Et la princesse, obéissant à l’étrange prière qu’elle lisait dans les yeux du vieux soldat, pria le maréchal et sa suite de les attendre.


Sapt et la princesse se dirigèrent à pied vers l’endroit où nous étions cachés. Sapt avait fait signe à la petite paysanne de rester à distance. En les voyant venir, je me laissai tomber sur le gazon et cachai mon visage entre mes mains. Comment trouver la force de la regarder?


Fritz, agenouillé auprès de moi, me soutenait.


«Parlez bas, quoi que vous disiez!» suppliait Sapt à l’oreille de la princesse.


«C’est lui! Êtes-vous blessé?»


Elle s’était jetée à genoux, à côté de moi, cherchant à écarter mes mains; mais je tenais obstinément mes yeux baissés.


«C’est bien le roi! Dites-moi, colonel, quelle est cette plaisanterie? Je n’en comprends pas le sel.»


Aucun de nous ne répondait. Nous restions muets; enfin Sapt, n’y tenant plus:


«Non, Madame, dit-il d’une voix rauque, ce n’est pas le roi.»


Elle se recula, et, d’un ton indigné:


«Croyez-vous, dit-elle, que je puisse ne pas reconnaître le roi?


– Ce n’est pas le roi», répéta le vieux Sapt.


Fritz fondit en larmes. Ces larmes éclairèrent la princesse.


«Mais je vous dis que c’est le roi, répétait-elle, inquiétée. Je reconnais son visage, sa bague… ma bague!…


– Madame, reprit le vieux Sapt, le roi est au château. Ce gentilhomme…


– Regardez-moi, Rodolphe, regardez-moi, criait-elle en me prenant la tête dans ses deux mains. Pourquoi leur permettez-vous de me torturer ainsi? Dites-moi ce que cela signifie.»

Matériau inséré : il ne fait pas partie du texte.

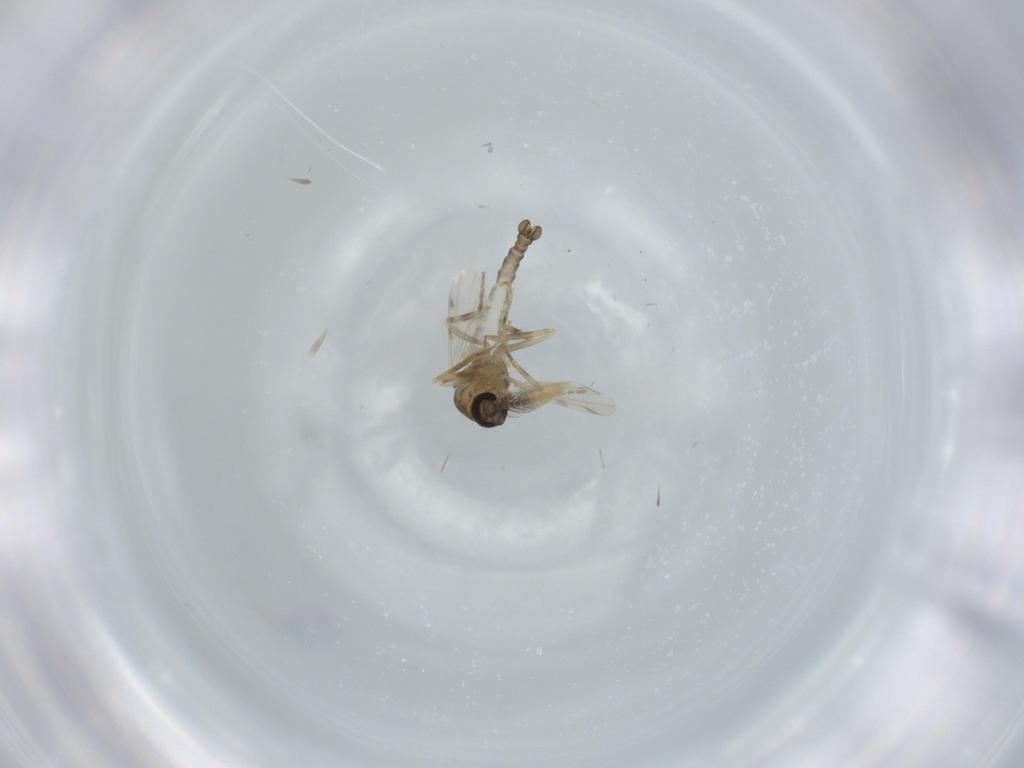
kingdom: Animalia
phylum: Arthropoda
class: Insecta
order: Diptera
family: Ceratopogonidae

Alors je parlai, la regardant dans les yeux:


«Dieu me pardonne, Madame! Non, je ne suis pas le roi.»


Elle me regarda comme jamais homme, je crois, ne fut regardé. Son regard me brûlait.


Et moi, redevenu muet, je vis dans ses chers yeux naître et grandir le doute, puis l’horreur.


Elle se tourna vers Sapt, vers Fritz, enfin vers moi; puis, tout à coup, elle se jeta dans mes bras, et, moi, avec un grand cri, je la serrai contre mon cœur. Sapt posa la main sur mon bras.


Je le regardai, et, étendant la princesse évanouie sur le gazon, je m’éloignai en lui jetant un dernier regard et en maudissant le ciel.


Pourquoi Dieu n’avait-il pas permis, au moins, que l’épée de Rupert m’eût sauvé de ce martyre!